Given passage
Friday, January 20, 2017


     Today my family and I drive to the Washington, DC area to participate on Saturday in the Women's March.  As a child of the late 60's, I feel as if I am going back to my roots as I approach my 70th birthday.  Back in those days we marched against the Vietnam War, racial injustice and Richard Nixon.  We marched for human rights, the environment and student rights.  I believe we were not wrong.  Now forty eight years later, I am to taking to the street, protesting the rights women could loose by the incoming administration, and quite frankly, protesting the election of a man who will set our country back to a time when women and minorities were considered second class people....not even citizens.

    As a genealogical blogger, I need to put all this into a family perspective.  Here is a glimpse of my female ancestors who lived during a time in this country when women slowly gained more human rights.  For instance, the youngest women in my family who were allowed to vote in 1920, were my two grandmothers at ages twenty two and forty.  Or another instance, lack of spousal rights....my husband's grandmother, who at age thirty six in 1931, lost her husband. She also lost her right to stay in her home and on the family owned farm land.  She was raising seven children, who became wards of the court due to her inability to provide.  She had no legal rights and others (males) in the family seized her home and property.  Perhaps one of the most horrific stories was told by my father relating to lack of reproductive rights.  When he was on rotation in the late 1940's, as a new intern, he saw numerous women coming into the ER who had either butchered themselves or had gone to a sleazy neighborhood abortion place and were hacked up beyond belief.  Either losing the ability to have children or losing their life due to no women's reproductive rights.

Dataset excerpt
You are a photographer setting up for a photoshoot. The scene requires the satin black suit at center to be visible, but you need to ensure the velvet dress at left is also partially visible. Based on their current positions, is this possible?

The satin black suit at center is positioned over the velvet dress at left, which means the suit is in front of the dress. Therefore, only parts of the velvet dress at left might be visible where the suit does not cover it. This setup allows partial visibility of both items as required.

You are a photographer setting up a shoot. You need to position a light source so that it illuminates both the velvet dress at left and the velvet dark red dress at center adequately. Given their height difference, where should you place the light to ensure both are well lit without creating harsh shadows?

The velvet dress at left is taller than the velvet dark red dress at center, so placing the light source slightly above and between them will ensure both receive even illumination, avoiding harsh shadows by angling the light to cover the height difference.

Work order
Print the section of the Women's March blog post from "Today my family" up to and including "people....not even citizens.". The material after the blog post comes from a separate source.

Solved exercise
Today my family and I drive to the Washington, DC area to participate on Saturday in the Women's March.  As a child of the late 60's, I feel as if I am going back to my roots as I approach my 70th birthday.  Back in those days we marched against the Vietnam War, racial injustice and Richard Nixon.  We marched for human rights, the environment and student rights.  I believe we were not wrong.  Now forty eight years later, I am to taking to the street, protesting the rights women could loose by the incoming administration, and quite frankly, protesting the election of a man who will set our country back to a time when women and minorities were considered second class people....not even citizens.